Pandora Achieves 18% Organic Growth and Raises Revenue Forecast

Danish jewellery titan Pandora has unveiled its impressive financial performance for the first quarter of 2024, signalling robust growth and an upward revision of revenue guidance for the fiscal year
Pandora Achieves 18% Organic Growth and Raises Revenue Forecast

In Q1, Pandora's execution of the second phase of its Phoenix strategy commenced on a strong footing. The strategy, aimed at transforming Pandora into a comprehensive jewellery brand, kicked off with the "BE LOVE" marketing campaign, resonating strongly with consumers and driving substantial like-for-like (LFL) growth across Pandora's collections.

Organic growth surged to 18%, bolstered by an impressive 11% LFL growth and a 5% expansion in network size. This translated to a significant revenue increase of DKK 1.0 billion compared to Q1 2023.

Geographically, key European markets experienced robust LFL growth of 9%, while the United States maintained solid performance with a 9% growth rate. Other regions also demonstrated remarkable growth, reaching an 18% increase.

Pandora achieved a new record-high gross margin of 79.4%, marking a substantial increase of 190 basis points compared to Q1 2023.

Furthermore, the company's operating profit (EBIT) witnessed a notable surge, reaching 1.507 billion Danish crowns in Q1 2024, surpassing analysts' expectations.

In response to its stellar performance, Pandora has revised its revenue guidance for fiscal year 2024, raising its organic growth outlook to a range of 8%-10%, compared to the previous forecast of 6%-9%. Despite challenging market dynamics, Pandora remains optimistic about maintaining its operating margin guidance at around 25%.

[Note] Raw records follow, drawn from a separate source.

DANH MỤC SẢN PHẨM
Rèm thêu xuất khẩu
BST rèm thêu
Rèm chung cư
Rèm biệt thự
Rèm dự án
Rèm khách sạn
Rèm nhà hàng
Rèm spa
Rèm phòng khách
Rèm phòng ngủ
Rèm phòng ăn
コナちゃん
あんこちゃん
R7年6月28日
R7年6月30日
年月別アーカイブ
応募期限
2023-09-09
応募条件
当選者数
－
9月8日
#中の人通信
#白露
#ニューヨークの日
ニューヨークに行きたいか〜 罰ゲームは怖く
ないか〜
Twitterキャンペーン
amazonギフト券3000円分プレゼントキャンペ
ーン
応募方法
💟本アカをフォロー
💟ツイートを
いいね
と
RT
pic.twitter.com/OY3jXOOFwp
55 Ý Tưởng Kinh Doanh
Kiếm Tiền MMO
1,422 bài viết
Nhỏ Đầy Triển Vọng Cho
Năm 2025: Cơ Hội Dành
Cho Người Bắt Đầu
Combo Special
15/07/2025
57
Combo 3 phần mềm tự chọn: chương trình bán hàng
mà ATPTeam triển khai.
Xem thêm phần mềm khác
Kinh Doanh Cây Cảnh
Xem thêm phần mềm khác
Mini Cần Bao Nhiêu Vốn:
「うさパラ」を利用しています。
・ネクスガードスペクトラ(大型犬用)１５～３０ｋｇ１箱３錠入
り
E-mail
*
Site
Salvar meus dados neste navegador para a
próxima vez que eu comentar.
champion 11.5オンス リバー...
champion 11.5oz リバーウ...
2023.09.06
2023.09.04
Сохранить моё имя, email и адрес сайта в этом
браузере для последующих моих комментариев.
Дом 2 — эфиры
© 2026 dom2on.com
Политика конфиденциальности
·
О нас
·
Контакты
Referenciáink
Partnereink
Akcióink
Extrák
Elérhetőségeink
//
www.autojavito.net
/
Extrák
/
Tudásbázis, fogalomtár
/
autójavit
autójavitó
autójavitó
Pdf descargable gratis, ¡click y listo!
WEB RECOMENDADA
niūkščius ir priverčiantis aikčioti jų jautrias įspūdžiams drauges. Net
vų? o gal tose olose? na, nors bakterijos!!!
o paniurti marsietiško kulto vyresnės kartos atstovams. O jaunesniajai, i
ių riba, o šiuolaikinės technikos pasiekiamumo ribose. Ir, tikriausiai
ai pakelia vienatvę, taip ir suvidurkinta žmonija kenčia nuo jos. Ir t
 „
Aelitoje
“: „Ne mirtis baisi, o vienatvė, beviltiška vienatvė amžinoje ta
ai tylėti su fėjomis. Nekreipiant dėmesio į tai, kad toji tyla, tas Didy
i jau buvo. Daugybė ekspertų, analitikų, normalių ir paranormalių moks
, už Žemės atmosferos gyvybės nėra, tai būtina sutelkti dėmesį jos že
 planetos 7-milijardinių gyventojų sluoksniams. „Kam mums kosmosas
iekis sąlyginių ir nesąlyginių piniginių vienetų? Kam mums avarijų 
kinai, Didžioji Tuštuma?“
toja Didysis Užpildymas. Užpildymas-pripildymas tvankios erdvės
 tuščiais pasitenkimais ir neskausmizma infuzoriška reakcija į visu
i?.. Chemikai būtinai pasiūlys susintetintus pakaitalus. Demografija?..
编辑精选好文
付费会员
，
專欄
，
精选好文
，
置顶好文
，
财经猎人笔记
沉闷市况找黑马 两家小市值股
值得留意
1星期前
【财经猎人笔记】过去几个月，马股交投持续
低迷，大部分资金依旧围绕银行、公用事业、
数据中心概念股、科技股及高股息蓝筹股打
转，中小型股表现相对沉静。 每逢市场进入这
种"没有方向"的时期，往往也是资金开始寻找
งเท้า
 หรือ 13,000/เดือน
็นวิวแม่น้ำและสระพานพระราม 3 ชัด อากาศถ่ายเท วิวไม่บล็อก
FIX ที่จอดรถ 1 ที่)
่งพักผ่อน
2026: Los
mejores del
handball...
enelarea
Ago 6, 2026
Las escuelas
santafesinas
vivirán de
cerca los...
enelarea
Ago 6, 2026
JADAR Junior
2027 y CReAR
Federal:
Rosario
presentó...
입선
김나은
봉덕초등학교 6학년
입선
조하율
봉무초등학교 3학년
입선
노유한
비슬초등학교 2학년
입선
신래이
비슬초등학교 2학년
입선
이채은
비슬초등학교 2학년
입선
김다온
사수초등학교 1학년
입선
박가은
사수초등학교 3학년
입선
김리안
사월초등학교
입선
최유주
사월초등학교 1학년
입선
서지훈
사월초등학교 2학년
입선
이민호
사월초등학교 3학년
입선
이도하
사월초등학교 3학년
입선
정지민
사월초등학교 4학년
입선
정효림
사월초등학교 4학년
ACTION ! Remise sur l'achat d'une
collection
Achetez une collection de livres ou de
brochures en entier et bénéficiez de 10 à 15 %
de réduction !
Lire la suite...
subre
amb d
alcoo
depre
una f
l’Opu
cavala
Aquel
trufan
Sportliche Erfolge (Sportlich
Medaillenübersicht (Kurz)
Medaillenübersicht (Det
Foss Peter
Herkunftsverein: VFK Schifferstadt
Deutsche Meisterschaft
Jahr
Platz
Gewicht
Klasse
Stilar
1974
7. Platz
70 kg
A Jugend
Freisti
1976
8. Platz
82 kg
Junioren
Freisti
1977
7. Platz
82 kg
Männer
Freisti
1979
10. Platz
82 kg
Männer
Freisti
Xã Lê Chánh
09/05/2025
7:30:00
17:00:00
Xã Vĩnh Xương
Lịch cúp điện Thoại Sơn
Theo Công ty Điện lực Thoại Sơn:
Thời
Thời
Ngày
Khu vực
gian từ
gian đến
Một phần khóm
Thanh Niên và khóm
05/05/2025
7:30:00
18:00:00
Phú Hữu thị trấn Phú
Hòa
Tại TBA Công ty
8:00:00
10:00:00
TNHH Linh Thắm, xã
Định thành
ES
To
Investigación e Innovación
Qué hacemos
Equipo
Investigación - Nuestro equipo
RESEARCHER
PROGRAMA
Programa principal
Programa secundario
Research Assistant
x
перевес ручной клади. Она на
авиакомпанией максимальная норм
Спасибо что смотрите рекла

Reflecting on the results, Pandora President and CEO Alexander Lacik remarked: “We are very pleased with our start to the year, as we embark on the next chapter of Phoenix. Whilst jewellery markets around us generally remain subdued, our ongoing brand investments allow us to take market share. We raise our revenue guidance and look forward to keep fuelling our growth with exciting strategic initiatives over the coming years.”